--- QUOTED PASSAGE ---
BEGIN
There's a decent-sized pile to get through, and I've already lost one hour today (to Daylight Savings Time), so there's no time for exposition!
These are all books, either just published or just about to be. I got them in the mail last week, from publicists at their respective companies. I may review them, some or all, at some time in the future. But this is not a review, despite the title. This is just what looks amusing and/or enticing about these books, decided as I look at them right this second.
I've got both genre fiction and manga this time, but more of the latter than the former -- so, this time out, we'll have a skiffy sandwich, with manga for the bread. And I'll start out with two titles from Vertical, the classy boutique manga publisher:
Limit, Vol. 3 continues Keiko Suenobu's story of a group of schoolgirls thrown on their own devices -- and at each other's throats -- in the aftermath of a horrific bus crash that killed most of their classmates. This volume promises the return of another survivor -- and I've heard that this one is a boy, to shake up the creepy power dynamics of the survivor group.
And then there's Toru Fujisawa's GTO: 14 Days in Shonan, Vol. 8, continuing the side-story to his main Great Teacher Onizuka series -- though I'm beginning to wonder if each volume covers only one day of that short trip, since the pages keep piling up. (I have to admit I haven't read this or the main GTO series.)
END
Data items
BEGIN
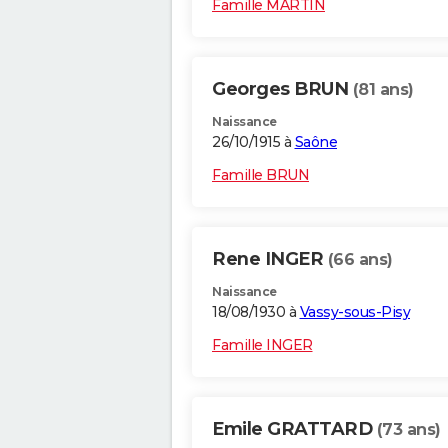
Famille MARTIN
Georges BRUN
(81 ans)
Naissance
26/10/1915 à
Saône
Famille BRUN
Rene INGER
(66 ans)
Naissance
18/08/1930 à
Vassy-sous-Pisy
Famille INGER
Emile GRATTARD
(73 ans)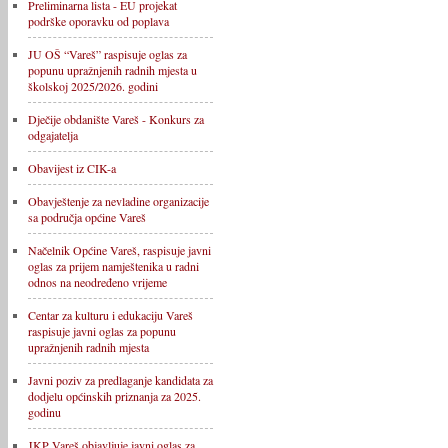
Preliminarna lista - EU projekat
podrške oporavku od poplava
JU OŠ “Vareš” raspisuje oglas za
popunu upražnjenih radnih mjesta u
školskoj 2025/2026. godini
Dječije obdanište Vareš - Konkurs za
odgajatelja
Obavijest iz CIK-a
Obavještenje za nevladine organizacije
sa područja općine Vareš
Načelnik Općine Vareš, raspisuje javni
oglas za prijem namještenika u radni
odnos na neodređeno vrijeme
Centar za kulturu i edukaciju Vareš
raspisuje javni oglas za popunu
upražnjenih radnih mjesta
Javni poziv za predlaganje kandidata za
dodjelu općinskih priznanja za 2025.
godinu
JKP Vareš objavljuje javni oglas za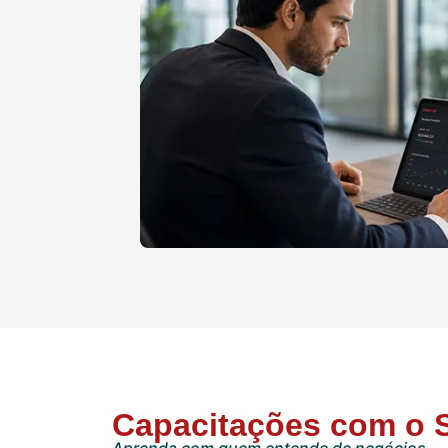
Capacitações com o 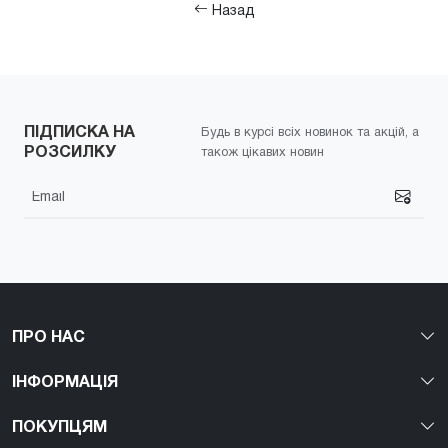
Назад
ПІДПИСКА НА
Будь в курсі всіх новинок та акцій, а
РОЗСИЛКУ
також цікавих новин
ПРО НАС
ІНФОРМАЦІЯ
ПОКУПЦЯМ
END
--- REQUIREMENT ---
Reproduce word for word the stretch of the post on newly received books from "There's a decent-sized" through "right this second.". The items have no connection to the post on newly received books.

--- TASK OUTPUT ---
There's a decent-sized pile to get through, and I've already lost one hour today (to Daylight Savings Time), so there's no time for exposition!
These are all books, either just published or just about to be. I got them in the mail last week, from publicists at their respective companies. I may review them, some or all, at some time in the future. But this is not a review, despite the title. This is just what looks amusing and/or enticing about these books, decided as I look at them right this second.